:: DATA IN THIS EXERCISE ::
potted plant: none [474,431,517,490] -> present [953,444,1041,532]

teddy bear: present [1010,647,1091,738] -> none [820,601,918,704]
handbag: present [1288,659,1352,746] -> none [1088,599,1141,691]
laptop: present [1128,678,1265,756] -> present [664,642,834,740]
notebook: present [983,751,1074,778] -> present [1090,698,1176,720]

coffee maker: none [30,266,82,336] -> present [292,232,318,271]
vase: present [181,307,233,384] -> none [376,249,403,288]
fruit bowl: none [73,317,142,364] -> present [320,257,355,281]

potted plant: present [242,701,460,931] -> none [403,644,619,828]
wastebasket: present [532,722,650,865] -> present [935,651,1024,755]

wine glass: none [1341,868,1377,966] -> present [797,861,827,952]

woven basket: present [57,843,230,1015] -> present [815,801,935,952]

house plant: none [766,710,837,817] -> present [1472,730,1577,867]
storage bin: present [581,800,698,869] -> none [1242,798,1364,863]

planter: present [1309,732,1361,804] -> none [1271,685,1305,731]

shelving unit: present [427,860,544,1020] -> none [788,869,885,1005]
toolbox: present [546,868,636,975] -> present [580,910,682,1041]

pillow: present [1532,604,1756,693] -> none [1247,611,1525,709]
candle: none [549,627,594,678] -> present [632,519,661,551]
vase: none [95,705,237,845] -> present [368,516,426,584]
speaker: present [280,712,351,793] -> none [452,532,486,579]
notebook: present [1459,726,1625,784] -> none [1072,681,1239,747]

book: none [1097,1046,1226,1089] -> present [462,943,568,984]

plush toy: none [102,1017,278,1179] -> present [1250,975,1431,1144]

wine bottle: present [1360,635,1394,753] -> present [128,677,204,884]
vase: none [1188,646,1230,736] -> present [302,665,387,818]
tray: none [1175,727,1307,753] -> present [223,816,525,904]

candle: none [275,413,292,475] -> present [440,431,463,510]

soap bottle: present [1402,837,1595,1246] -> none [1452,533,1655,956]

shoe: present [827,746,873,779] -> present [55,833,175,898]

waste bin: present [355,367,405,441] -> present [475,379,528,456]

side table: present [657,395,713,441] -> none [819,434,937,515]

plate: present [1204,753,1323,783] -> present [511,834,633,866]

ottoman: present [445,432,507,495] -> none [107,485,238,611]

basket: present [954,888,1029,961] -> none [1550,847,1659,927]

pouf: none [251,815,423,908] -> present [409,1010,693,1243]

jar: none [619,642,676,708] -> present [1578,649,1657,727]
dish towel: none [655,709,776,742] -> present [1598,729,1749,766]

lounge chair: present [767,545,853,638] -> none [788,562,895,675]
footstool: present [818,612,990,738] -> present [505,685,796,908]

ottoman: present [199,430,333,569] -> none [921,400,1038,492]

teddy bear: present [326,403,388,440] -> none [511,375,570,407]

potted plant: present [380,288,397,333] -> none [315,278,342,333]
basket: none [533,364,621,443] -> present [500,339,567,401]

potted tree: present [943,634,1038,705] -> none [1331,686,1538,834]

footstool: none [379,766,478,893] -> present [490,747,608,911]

:: WHAT TO WORK ON ::
Repeat every line of the data, exactly and in full.

:: REPLY TO THE TASK ::
potted plant: none [474,431,517,490] -> present [953,444,1041,532]

teddy bear: present [1010,647,1091,738] -> none [820,601,918,704]
handbag: present [1288,659,1352,746] -> none [1088,599,1141,691]
laptop: present [1128,678,1265,756] -> present [664,642,834,740]
notebook: present [983,751,1074,778] -> present [1090,698,1176,720]

coffee maker: none [30,266,82,336] -> present [292,232,318,271]
vase: present [181,307,233,384] -> none [376,249,403,288]
fruit bowl: none [73,317,142,364] -> present [320,257,355,281]

potted plant: present [242,701,460,931] -> none [403,644,619,828]
wastebasket: present [532,722,650,865] -> present [935,651,1024,755]

wine glass: none [1341,868,1377,966] -> present [797,861,827,952]

woven basket: present [57,843,230,1015] -> present [815,801,935,952]

house plant: none [766,710,837,817] -> present [1472,730,1577,867]
storage bin: present [581,800,698,869] -> none [1242,798,1364,863]

planter: present [1309,732,1361,804] -> none [1271,685,1305,731]

shelving unit: present [427,860,544,1020] -> none [788,869,885,1005]
toolbox: present [546,868,636,975] -> present [580,910,682,1041]

pillow: present [1532,604,1756,693] -> none [1247,611,1525,709]
candle: none [549,627,594,678] -> present [632,519,661,551]
vase: none [95,705,237,845] -> present [368,516,426,584]
speaker: present [280,712,351,793] -> none [452,532,486,579]
notebook: present [1459,726,1625,784] -> none [1072,681,1239,747]

book: none [1097,1046,1226,1089] -> present [462,943,568,984]

plush toy: none [102,1017,278,1179] -> present [1250,975,1431,1144]

wine bottle: present [1360,635,1394,753] -> present [128,677,204,884]
vase: none [1188,646,1230,736] -> present [302,665,387,818]
tray: none [1175,727,1307,753] -> present [223,816,525,904]

candle: none [275,413,292,475] -> present [440,431,463,510]

soap bottle: present [1402,837,1595,1246] -> none [1452,533,1655,956]

shoe: present [827,746,873,779] -> present [55,833,175,898]

waste bin: present [355,367,405,441] -> present [475,379,528,456]

side table: present [657,395,713,441] -> none [819,434,937,515]

plate: present [1204,753,1323,783] -> present [511,834,633,866]

ottoman: present [445,432,507,495] -> none [107,485,238,611]

basket: present [954,888,1029,961] -> none [1550,847,1659,927]

pouf: none [251,815,423,908] -> present [409,1010,693,1243]

jar: none [619,642,676,708] -> present [1578,649,1657,727]
dish towel: none [655,709,776,742] -> present [1598,729,1749,766]

lounge chair: present [767,545,853,638] -> none [788,562,895,675]
footstool: present [818,612,990,738] -> present [505,685,796,908]

ottoman: present [199,430,333,569] -> none [921,400,1038,492]

teddy bear: present [326,403,388,440] -> none [511,375,570,407]

potted plant: present [380,288,397,333] -> none [315,278,342,333]
basket: none [533,364,621,443] -> present [500,339,567,401]

potted tree: present [943,634,1038,705] -> none [1331,686,1538,834]

footstool: none [379,766,478,893] -> present [490,747,608,911]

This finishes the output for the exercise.